Il nuovo approccio - che secondo EuroNcap offrirà maggiore struttura, chiarezza e flessibilità - testa le tecnologie di sicurezza per fasi, ma consente anche la valutazione di quelle soluzioni che operano su più fasi, in un momento in cui le tecnologie di sicurezza diventano sempre più complesse e interconnesse. In dettaglio dal prossimo anno le valutazioni Euro Ncap saranno strutturate in quattro Fasi di Sicurezza, ciascuna con un punteggio su 100 ed espressa in percentuale. Per ogni fase continueranno ad applicarsi delle soglie minime che determineranno il punteggio complessivo in stelle. La prima fase 'Guida Sicura' valuterà le tecnologie e le caratteristiche del veicolo che contribuiscono a garantire un'esperienza di guida più sicura per il conducente e gli occupanti, con l'assegnazione di punti ai sistemi avanzati che monitorano le prestazioni del guidatore in tempo reale con un 'premio a quei dispositivi che non solo solo utilizzano il tracciamento continuo di occhi e testa, ma anche collegano le informazioni sullo stato del conducente alla sensibilità dei sistemi di assistenza alla guida.

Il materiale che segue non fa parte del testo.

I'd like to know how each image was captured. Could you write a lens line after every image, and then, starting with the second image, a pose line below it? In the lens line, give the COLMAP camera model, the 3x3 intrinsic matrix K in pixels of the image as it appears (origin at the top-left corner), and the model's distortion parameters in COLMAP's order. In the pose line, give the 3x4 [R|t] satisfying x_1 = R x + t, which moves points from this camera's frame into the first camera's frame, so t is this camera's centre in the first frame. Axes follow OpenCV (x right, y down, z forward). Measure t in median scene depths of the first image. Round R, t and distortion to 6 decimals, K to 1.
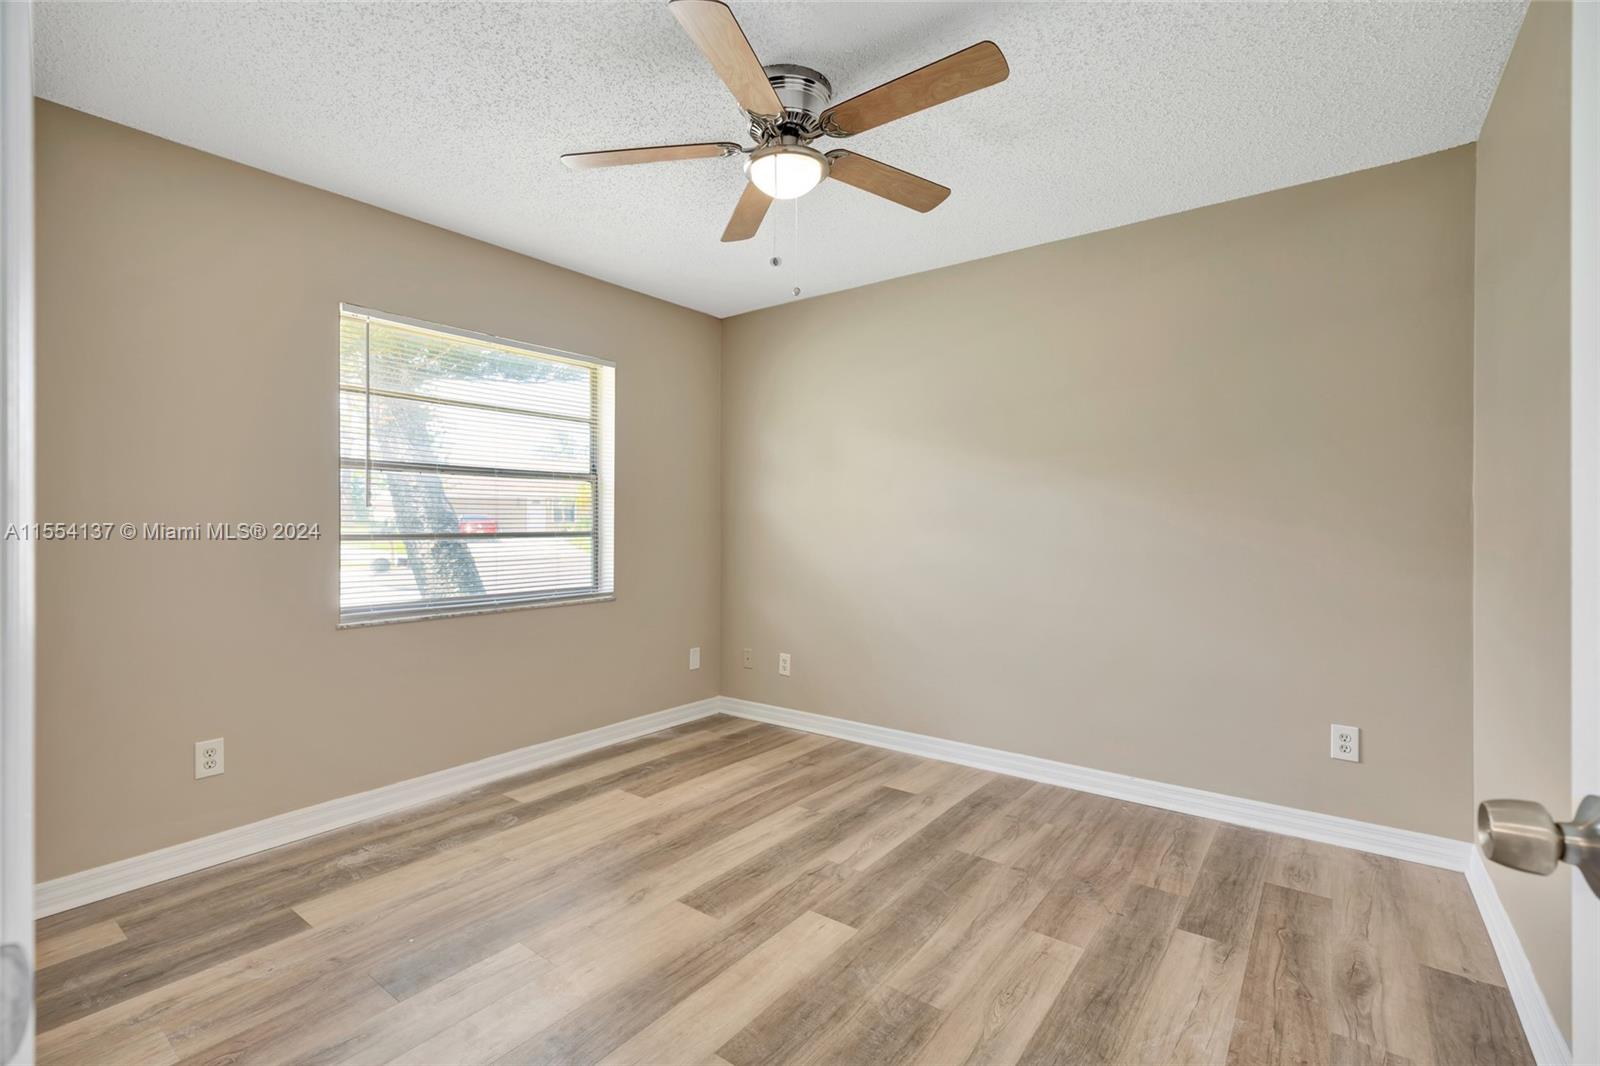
lens RADIAL K [[729.6, 0, 800.2], [0, 729.6, 528.7], [0, 0, 1]] dist [-0.002692, 0.000226]
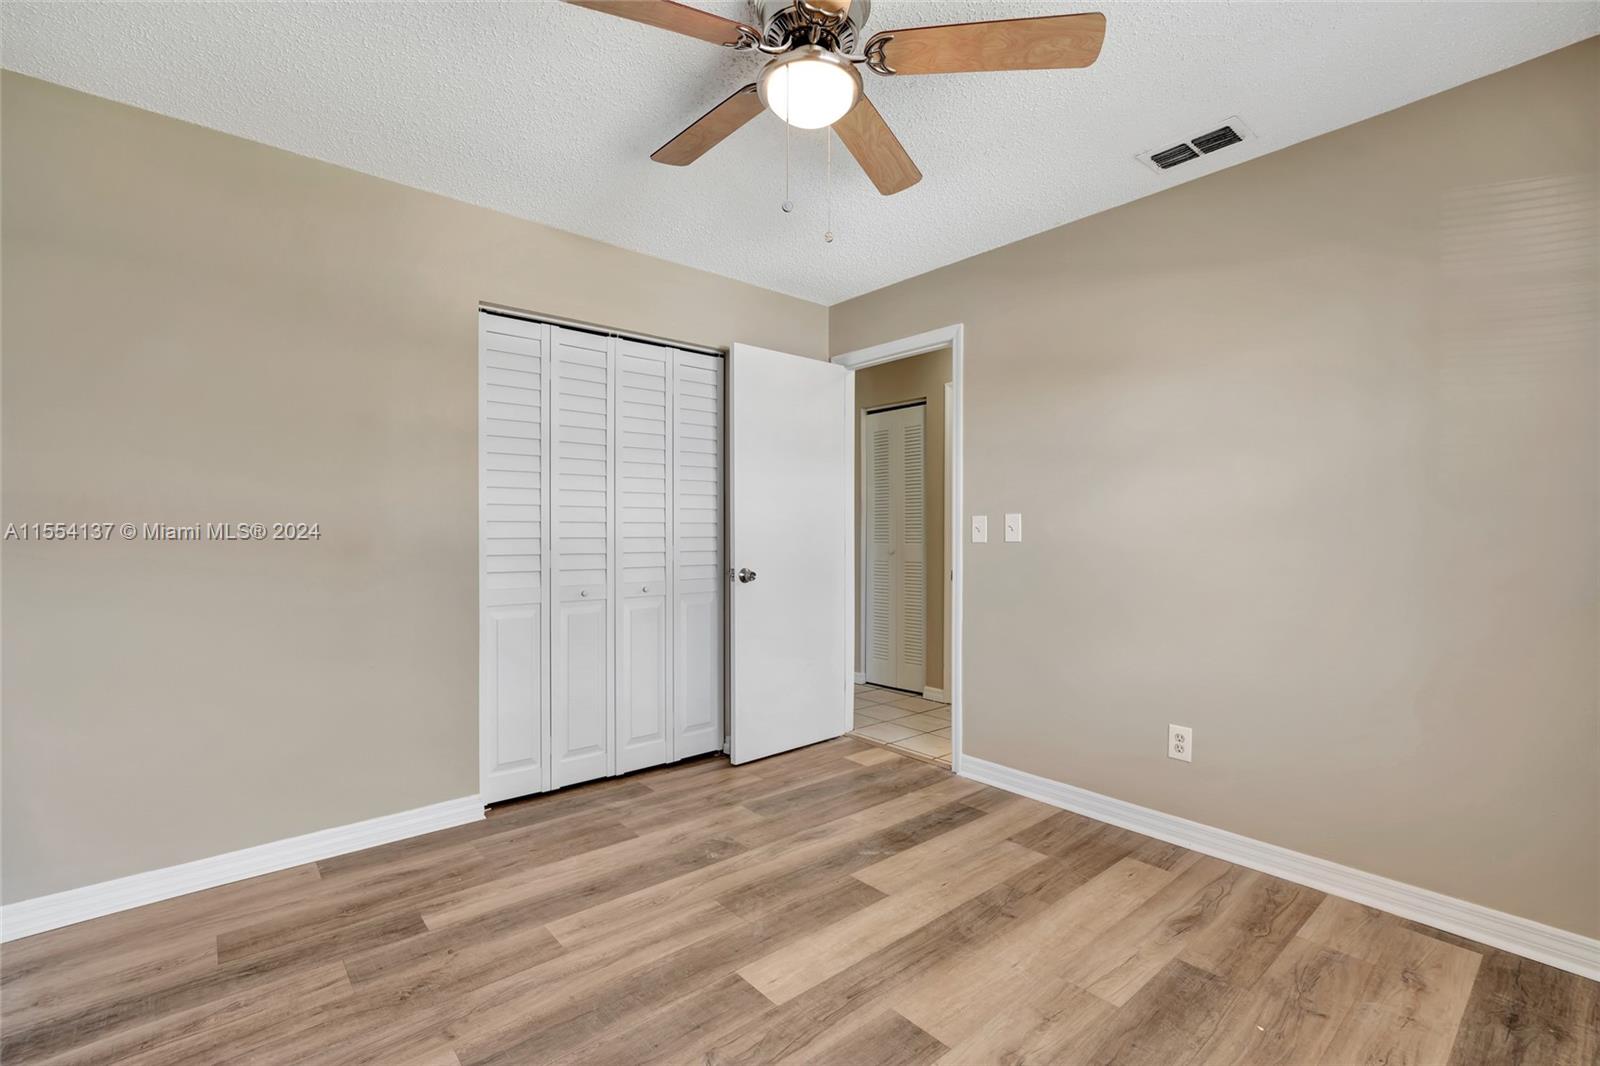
lens RADIAL K [[729.6, 0, 799.6], [0, 729.6, 531.2], [0, 0, 1]] dist [-0.002692, 0.000226]
pose [[-0.977804, -0.002746, 0.209503, -0.193676], [-0.000865, 0.999959, 0.009067, -0.008177], [-0.209519, 0.008685, -0.977766, 1.930673]]
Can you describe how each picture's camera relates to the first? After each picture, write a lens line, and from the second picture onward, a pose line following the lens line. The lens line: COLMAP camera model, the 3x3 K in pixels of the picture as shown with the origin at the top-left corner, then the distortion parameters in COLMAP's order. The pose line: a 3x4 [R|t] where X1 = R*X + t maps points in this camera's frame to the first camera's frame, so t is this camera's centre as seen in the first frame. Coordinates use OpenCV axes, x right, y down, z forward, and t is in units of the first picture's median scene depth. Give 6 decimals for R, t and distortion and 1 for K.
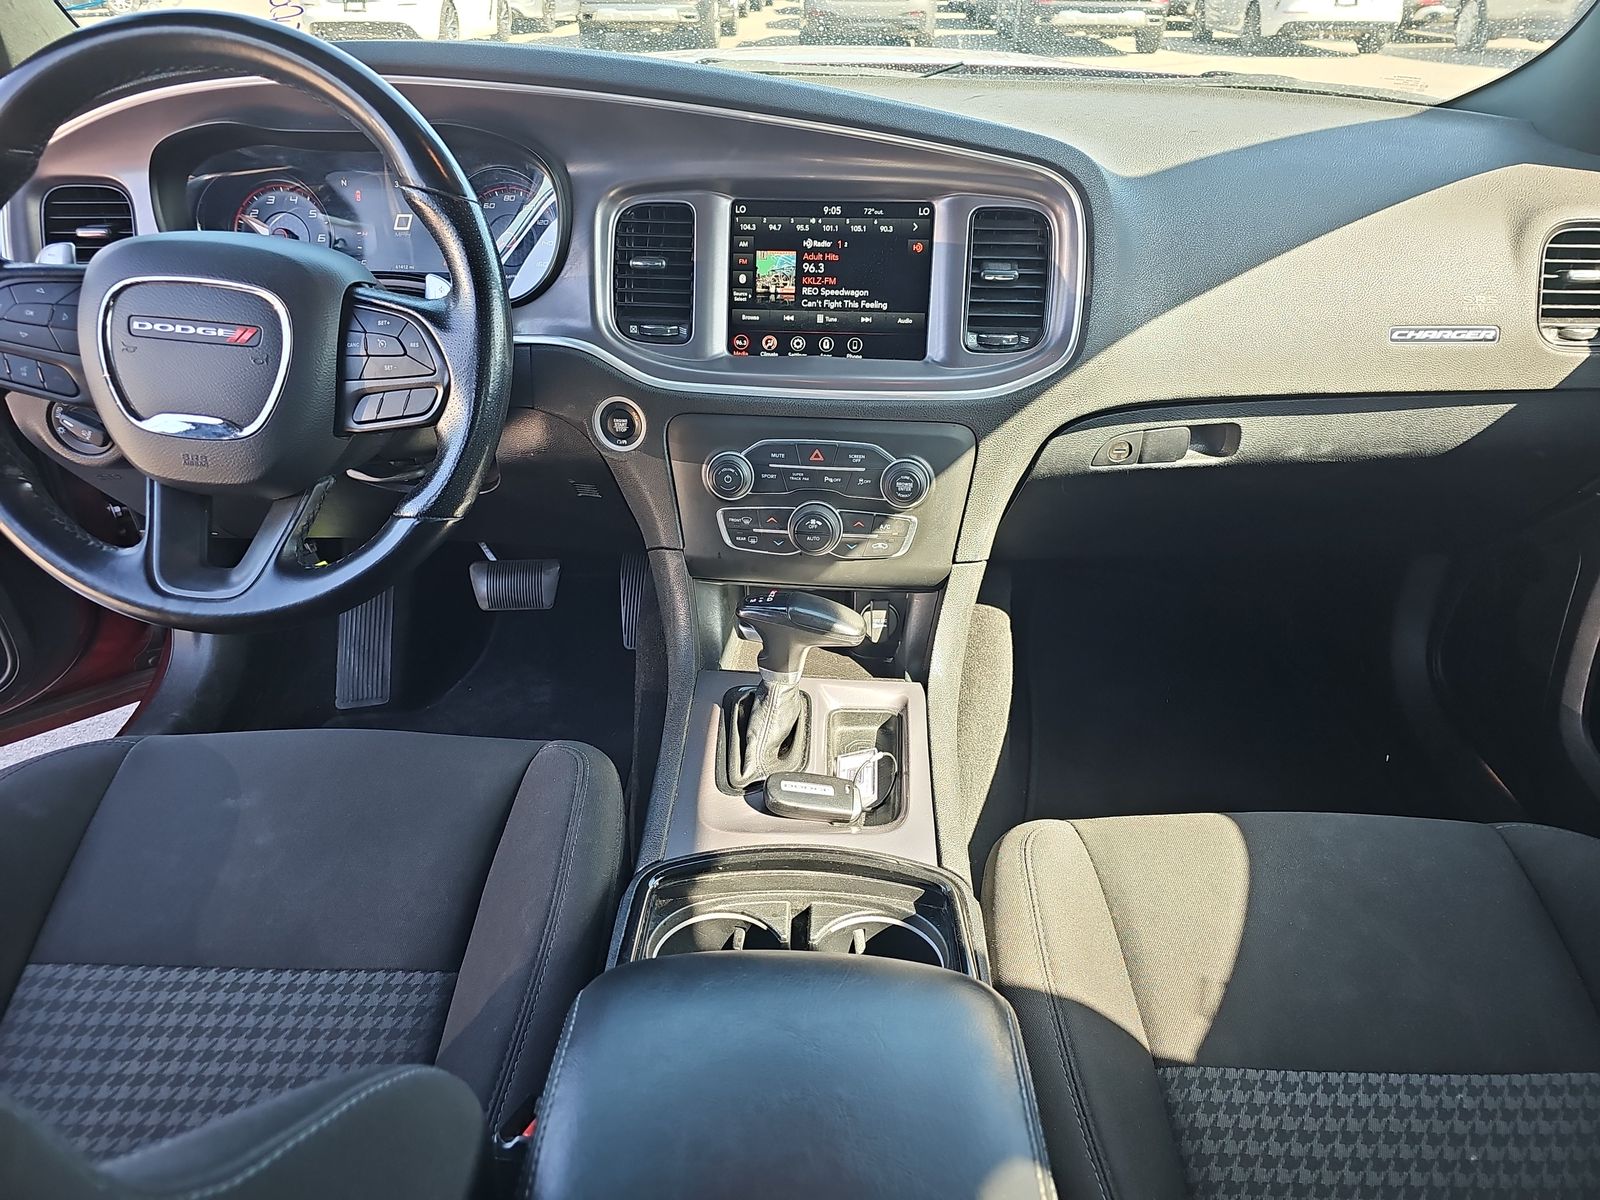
lens RADIAL K [[1060.9, 0, 813.6], [0, 1060.9, 610.9], [0, 0, 1]] dist [0.002891, -0.013752]
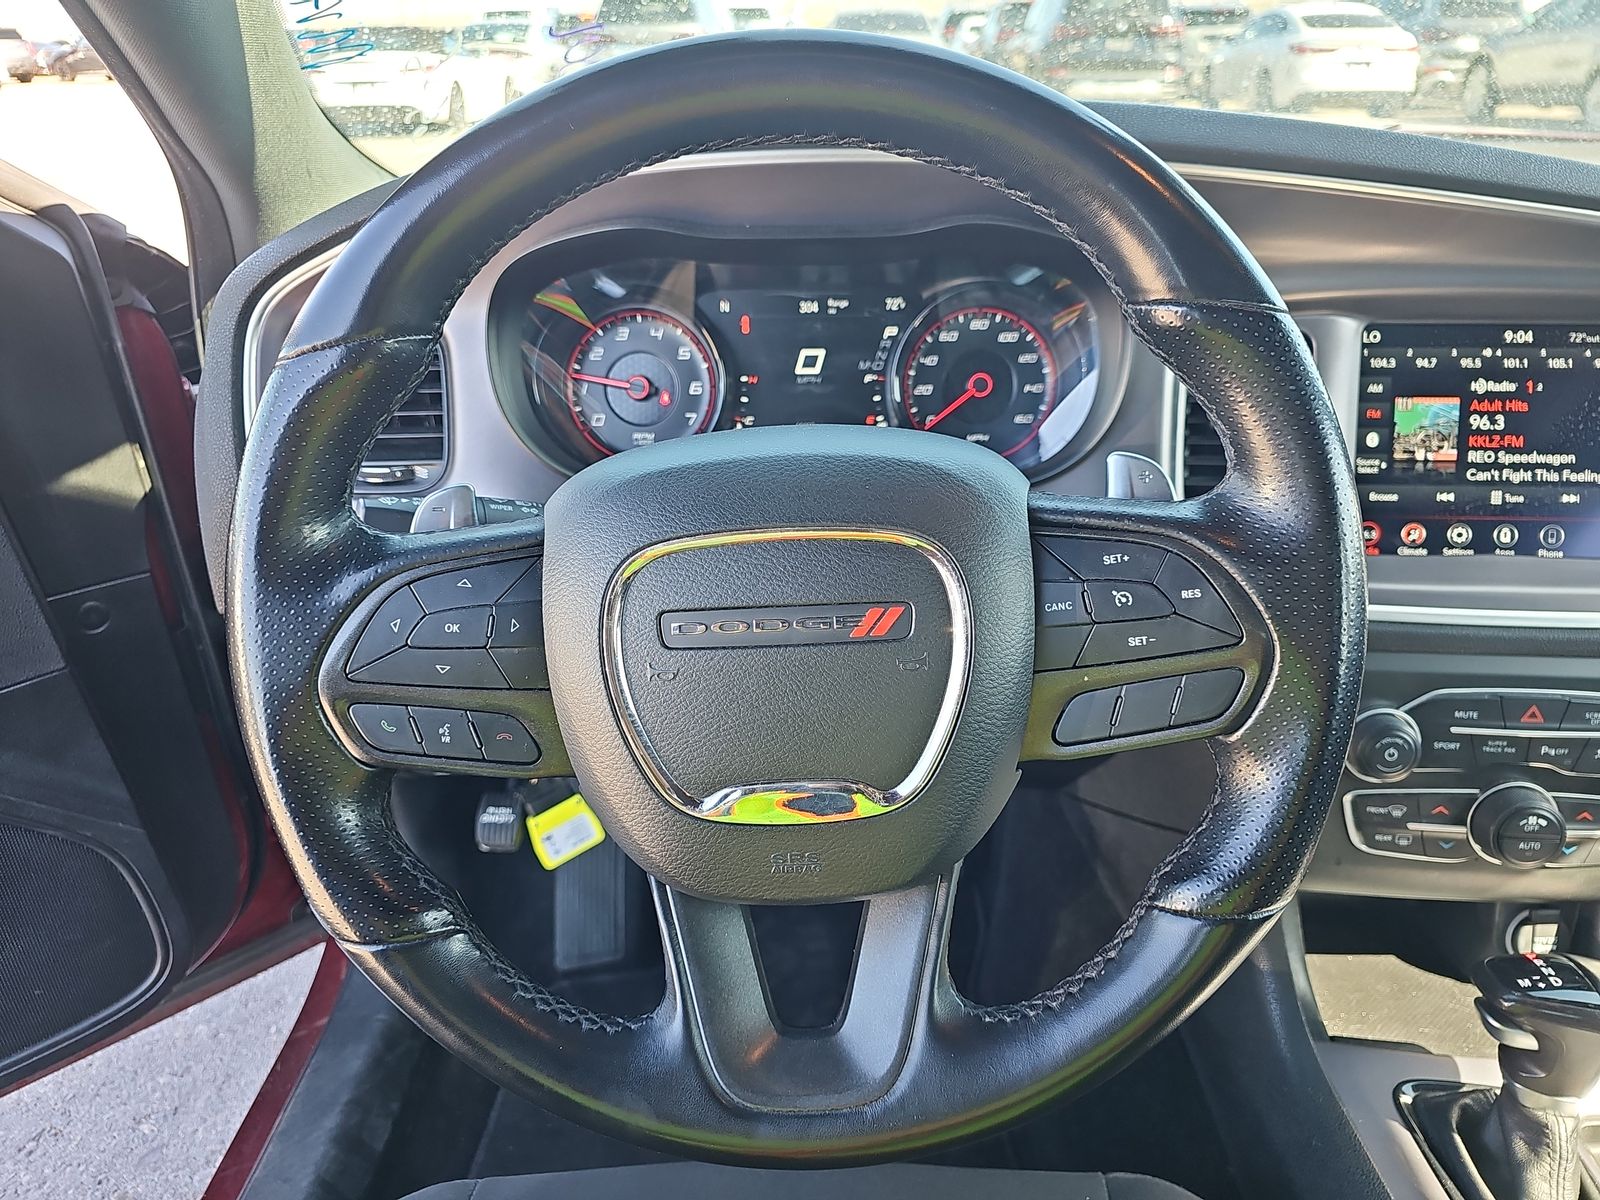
lens RADIAL K [[1060.9, 0, 790.0], [0, 1060.9, 592.2], [0, 0, 1]] dist [0.002891, -0.013752]
pose [[0.999786, -0.020559, -0.002092, -0.430902], [0.020337, 0.996818, -0.077077, -0.176741], [0.003670, 0.077018, 0.997023, 0.353401]]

Un punteggio aggiuntivo sarà assegnato alle tecnologie capaci di identificare segnali di alterazione da droghe o alcol e a quelle in grado di arrestare il veicolo in sicurezza se il conducente perde conoscenza. Per la prima volta, la verifica dell'accuratezza delle informazioni sui limiti di velocità verrà effettuata durante i test di guida su strada.